• MTS Gold Evening News 20191218

    18 Dec 2019 | Gold News
    

· Gold prices were little changed on Wednesday as mixed messages on the U.S-China trade deal countered positive economic data out of the United States.

Spot gold was trading at $1,475.55 per ounce by 0118 GMT. U.S. gold futures were flat at $1,480.20.

· U.S. manufacturing production rebounded strongly in November, while housing numbers rose higher than expected and permits for future home construction soared to a 12-1/2-year high.

· Asian shares held close to 18-month highs as markets reacted to positive U.S. economic data, while the dollar hovered near a one-week high against a basket of currencies.

· On the trade front, U.S. Trade Representative Robert Lighthizer on Tuesday said details of Chinese purchases across U.S. agriculture, manufacturing, energy and service sectors in the “phase one” deal would be detailed in writing, but gave no further details about when the written agreement would be released.

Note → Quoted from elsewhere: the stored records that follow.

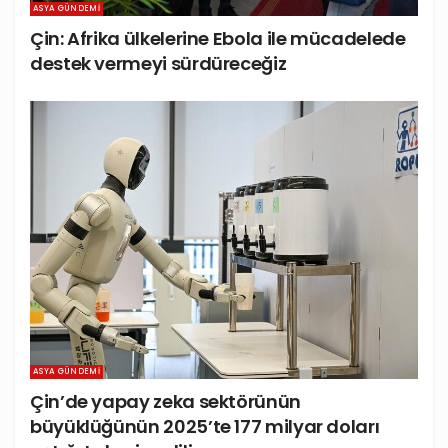
ASYA GÜNDEMI
Çin: Afrika ülkelerine Ebola ile mücadelede
destek vermeyi sürdüreceğiz
ASYA GÜNDEMI
Çin’de yapay zeka sektörünün
büyüklüğünün 2025’te 177 milyar doları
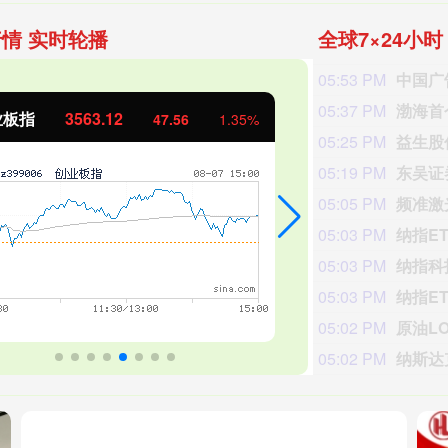
情 实时轮播
全球7×24小
05:53 PM
05:37 PM
业板指
3563.12
基金指数
47.56
1.35%
05:25 PM
05:19 PM
东吴证
05:05 PM
频准激
05:03 PM
纳指E
05:03 PM
纳指科
05:03 PM
纳指E
05:02 PM
原油L
05:02 PM
纳斯达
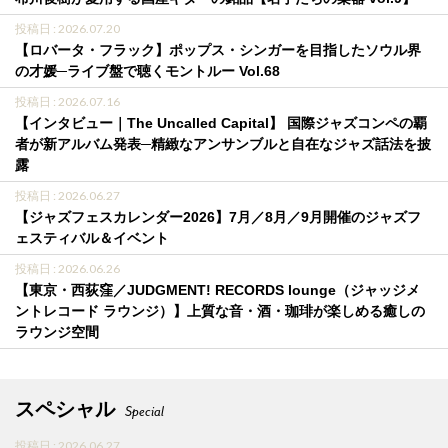
投稿日 : 2026.07.20
【ロバータ・フラック】ポップス・シンガーを目指したソウル界
の才媛─ライブ盤で聴くモントルー Vol.68
投稿日 : 2026.07.16
【インタビュー｜The Uncalled Capital】 国際ジャズコンペの覇
者が新アルバム発表─精緻なアンサンブルと自在なジャズ話法を披
露
投稿日 : 2026.06.27
【ジャズフェスカレンダー2026】7月／8月／9月開催のジャズフ
ェスティバル＆イベント
投稿日 : 2026.06.26
【東京・西荻窪／JUDGMENT! RECORDS lounge（ジャッジメ
ントレコード ラウンジ）】上質な音・酒・珈琲が楽しめる癒しの
ラウンジ空間
スペシャル
Special
投稿日 : 2026.06.27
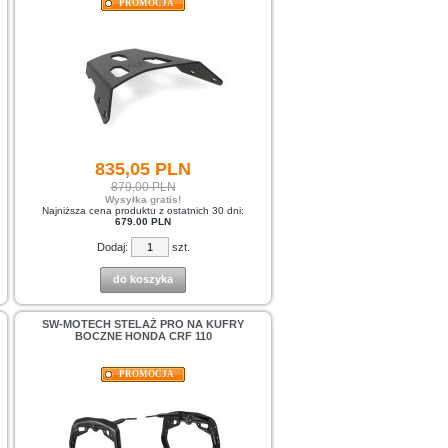
PROMOCJA
835,
05
PLN
879,00 PLN
Wysyłka gratis!
Najniższa cena produktu z ostatnich 30 dni:
679.00 PLN
Dodaj:
szt.
do koszyka
SW-MOTECH STELAŻ PRO NA KUFRY
BOCZNE HONDA CRF 110
PROMOCJA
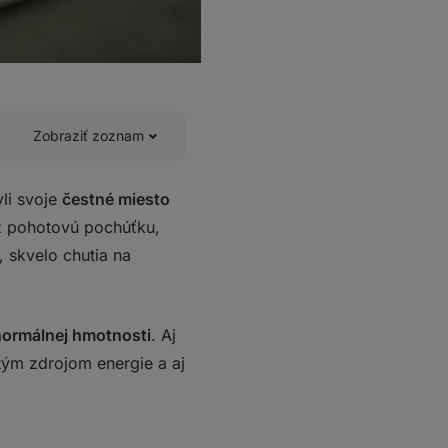
Zobraziť zoznam
li svoje
čestné miesto
iž pohotovú pochúťku,
, skvelo chutia na
normálnej hmotnosti
. Aj
tým zdrojom energie a aj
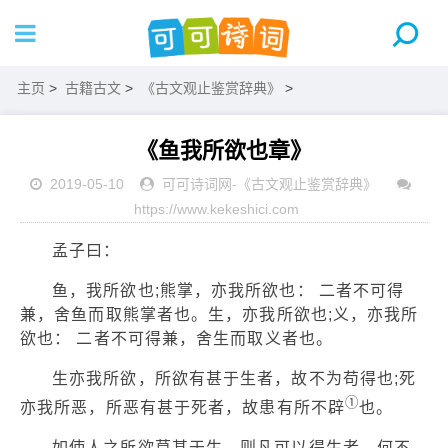
主页
>
古籍古文
>
《古文观止鉴赏辞典》
>
《鱼我所欲也章》
2019-05-10
可可诗词网
-
《古文观止鉴赏辞典》
https://www.kekeshici.com
孟子曰：
鱼，我所欲也;熊掌，亦我所欲也： 二者不可得
兼，舍鱼而取熊掌者也。生，亦我所欲也;义，亦我所
欲也： 二者不可得兼，舍生而取义者也。
生亦我所欲，所欲有甚于生者，故不为苟得也;死
①
亦我所恶，所恶有甚于死者，故患有所不辟
也。
如使人之所欲莫甚于生，则凡可以得生者，何不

· The 17-month-long tariff war and its impact on the global economy have pushed the safe-haven gold up about 15% so far this year.

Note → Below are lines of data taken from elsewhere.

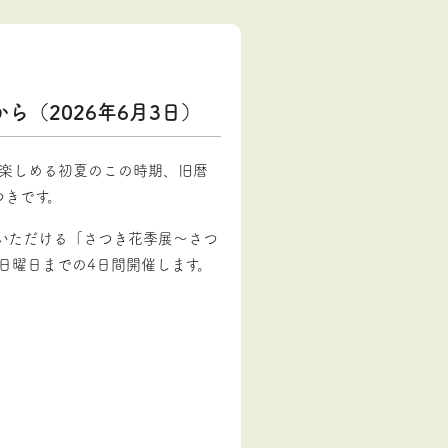
（2026年6月3日）
が楽しめる初夏のこの時期、旧暦
つきです。
いただける「さつき花季展～さつ
 日曜日までの4日間開催します。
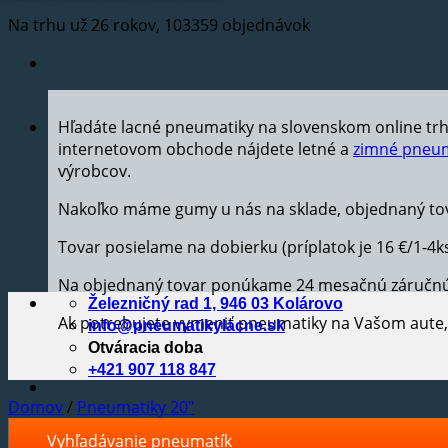
Na trhu už 26 rokov, 103359 objednávok
Hľadáte lacné pneumatiky na slovenskom online tr
internetovom obchode nájdete letné a
zimné pneum
výrobcov.
Nakoľko máme gumy u nás na sklade, objednaný tov
Tovar posielame na dobierku (príplatok je 16 €/1-4k
Na objednaný tovar ponúkame 24 mesačnú záručn
Železničný rad 1, 946 03 Kolárovo
Ak potrebujete vymeniť pneumatiky na Vašom aut
info@pneumatikylacne.sk
Otváracia doba
+421 907 118 847
Domov
/
Pneumatiky 20"
Vyhľadávanie pneumatík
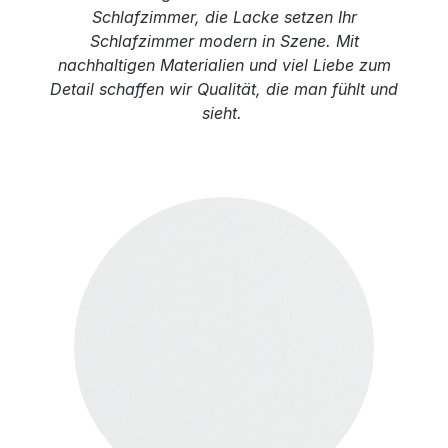
Schlafzimmer, die Lacke setzen Ihr
Schlafzimmer modern in Szene. Mit
nachhaltigen Materialien und viel Liebe zum
Detail schaffen wir Qualität, die man fühlt und
sieht.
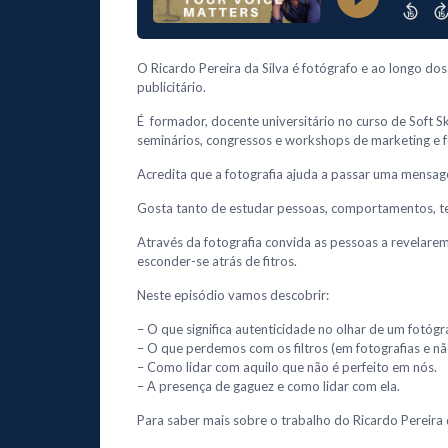
O Ricardo Pereira da Silva é fotógrafo e ao longo do
publicitário.
É formador, docente universitário no curso de Soft S
seminários, congressos e workshops de marketing e f
Acredita que a fotografia ajuda a passar uma mensa
Gosta tanto de estudar pessoas, comportamentos, t
Através da fotografia convida as pessoas a revelare
esconder-se atrás de fitros.
Neste episódio vamos descobrir:
– O que significa autenticidade no olhar de um fotógr
– O que perdemos com os filtros (em fotografias e nã
– Como lidar com aquilo que não é perfeito em nós.
– A presença de gaguez e como lidar com ela.
Para saber mais sobre o trabalho do Ricardo Pereira d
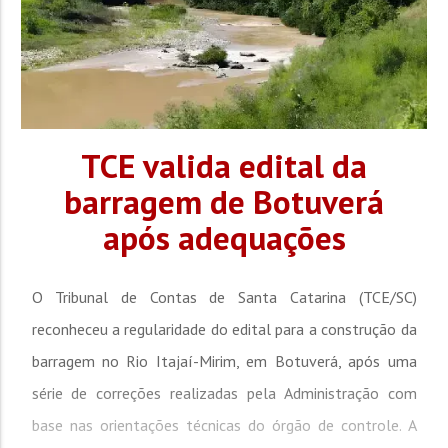
TCE valida edital da
barragem de Botuverá
após adequações
O Tribunal de Contas de Santa Catarina (TCE/SC)
reconheceu a regularidade do edital para a construção da
barragem no Rio Itajaí-Mirim, em Botuverá, após uma
série de correções realizadas pela Administração com
base nas orientações técnicas do órgão de controle. A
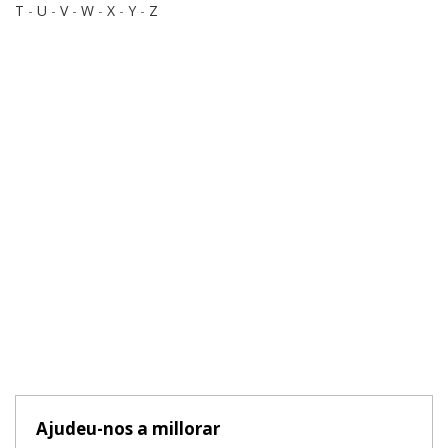
T
-
U
-
V
-
W
-
X
-
Y
-
Z
Ajudeu-nos a millorar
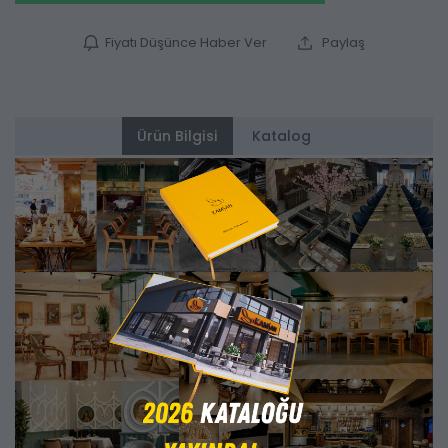
Fiyatı Düşünce Haber Ver
Paylaş
Ürün Bilgisi
Katalog
Alternatifler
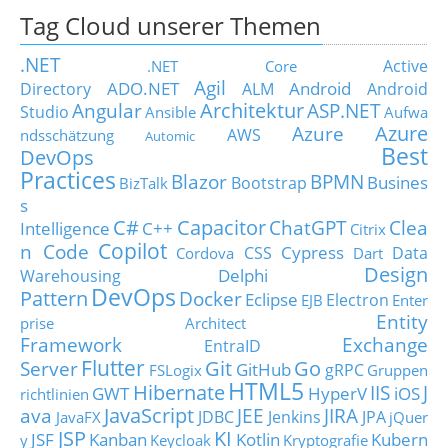
Tag Cloud unserer Themen
.NET
Active
.NET Core
Agil
ADO.NET
Android
Directory
ALM
Android
Architektur
Angular
ASP.NET
Studio
Ansible
Aufwa
Azure
Azure
AWS
ndsschätzung
Automic
Best
DevOps
Practices
Blazor
BPMN
Busines
Bootstrap
BizTalk
s
C#
Capacitor
ChatGPT
Clea
Intelligence
C++
Citrix
Copilot
n Code
Cypress
CSS
Data
Cordova
Dart
Design
Delphi
Warehousing
DevOps
Pattern
Docker
Eclipse
Electron
EJB
Enter
Entity
prise Architect
Framework
Exchange
EntraID
Flutter
Git
Go
Server
GitHub
gRPC
FSLogix
Gruppen
HTML5
Hibernate
IIS
J
GWT
HyperV
iOS
richtlinien
JavaScript
ava
JEE
JIRA
JDBC
Jenkins
JPA
JavaFX
jQuer
JSP
KI
JSF
Kanban
Kotlin
Kubern
y
Keycloak
Kryptografie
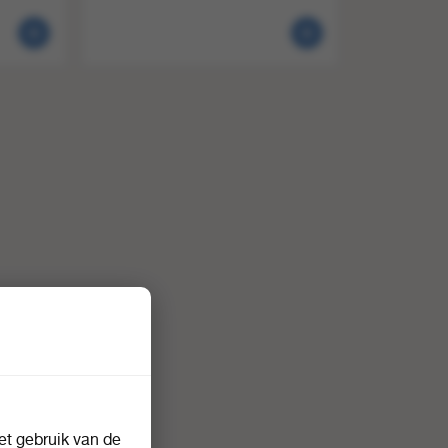
t gebruik van de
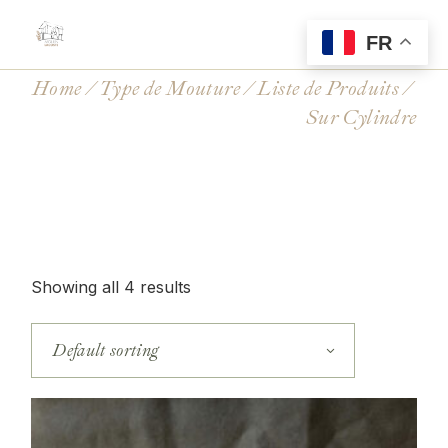
Skip
to
the
FR
content
Home
Type de Mouture
Liste de Produits
Sur Cylindre
Showing all 4 results
Default sorting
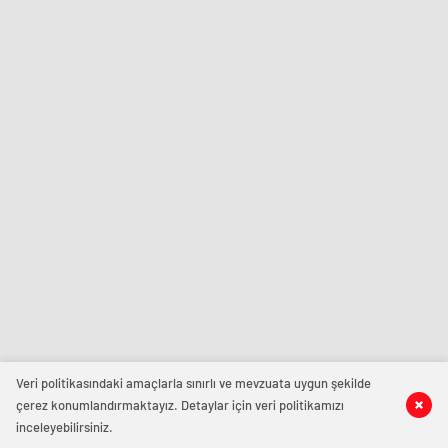
Veri politikasındaki amaçlarla sınırlı ve mevzuata uygun şekilde
çerez konumlandırmaktayız. Detaylar için veri politikamızı
inceleyebilirsiniz.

Washington is set to implement five rules to limit exports of sophisticated technology to adversaries like China.

· More Federal Reserve policymakers upheld the central bank’s stance on leaving interest rates steady on Tuesday and said the bar to cutting or raising them would be high.

Lower interest rates reduce the opportunity cost of holding bullion and weigh on the dollar.

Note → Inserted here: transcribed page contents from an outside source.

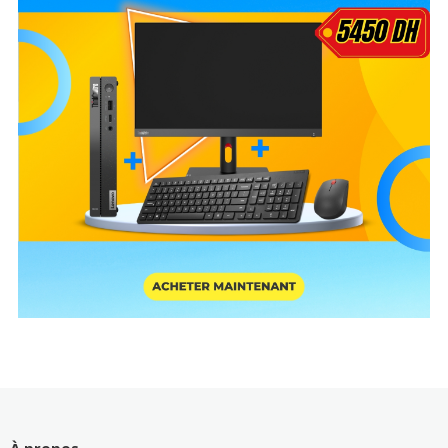
À propos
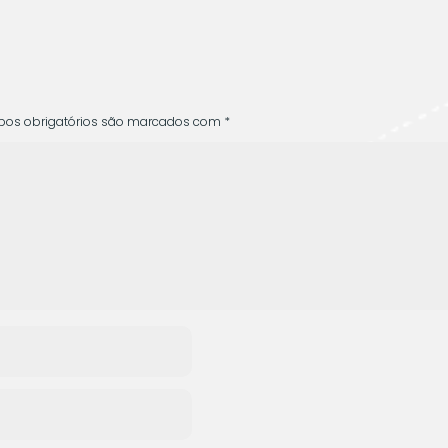
O
os obrigatórios são marcados com
*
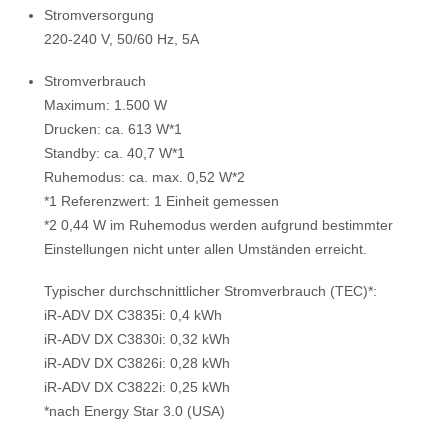
Stromversorgung
220-240 V, 50/60 Hz, 5A
Stromverbrauch
Maximum: 1.500 W
Drucken: ca. 613 W*1
Standby: ca. 40,7 W*1
Ruhemodus: ca. max. 0,52 W*2
*1 Referenzwert: 1 Einheit gemessen
*2 0,44 W im Ruhemodus werden aufgrund bestimmter
Einstellungen nicht unter allen Umständen erreicht.
Typischer durchschnittlicher Stromverbrauch (TEC)*:
iR-ADV DX C3835i: 0,4 kWh
iR-ADV DX C3830i: 0,32 kWh
iR-ADV DX C3826i: 0,28 kWh
iR-ADV DX C3822i: 0,25 kWh
*nach Energy Star 3.0 (USA)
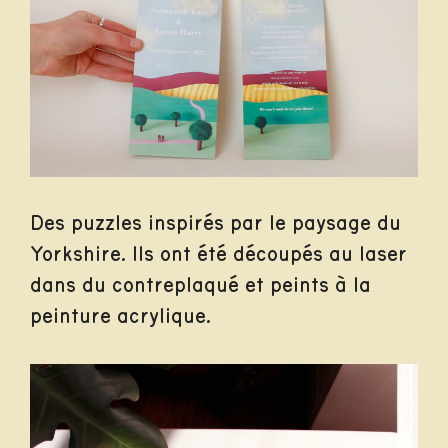
Des puzzles inspirés par le paysage du
Yorkshire. Ils ont été découpés au laser
dans du contreplaqué et peints à la
peinture acrylique.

· Holdings of the world’s largest gold-backed exchange-traded fund, SPDR Gold Trust, fell 0.63% to 880.66 tonnes on Tuesday from Monday.

· Elsewhere, palladium slipped 0.7% to $1,942.11 an ounce. Prices hit an all-time peak of $1,998.43 in the previous session.

· Silver was down 0.1% to $16.98 per ounce, while platinum fell 0.2% to $925.51.

· The precious metals complex is trading fractionally lower today as U.S. equities continue to rise. Given that US equities are only fractionally higher gold, silver and platinum are all trading fractionally lower. This all-in light of dollar strength providing some headwinds to any potential gain.

Gold continues to struggle and has been trading in a tight and narrow range. Since November 4, gold futures have been unable to trade above the 50-day moving average. Most importantly, since December 3 the precious yellow metal has traded above that average on four occasions. But those four attempts resulted in gold closing below the average. The last two trading days resulted in two of those attempts, where gold was unsuccessful in closing above this key indicator of short-term trend. Add to that decreasing daily volume as we approach the holiday season.

MarketWatch spoke to Chintan Karnani, chief market analyst at Insignia Consultants where he said, “Despite the modest moves Tuesday, overall the trend in gold, silver, copper, and the U.S. dollar index around Christmas and New Year’s Day “should be taken seriously. Lack of trading volumes or thin-markets reasoning can cause short term trading losses and short-term investment losses.”


He also warned that “If gold does not break $1,500 this week, then there will be profit booking on long positions.”


On a technical basis the compressed range which contains a series of lower highs, and higher lows since September 3 when gold reached this year’s high of $1565 has created a bullish flag or pennant formation.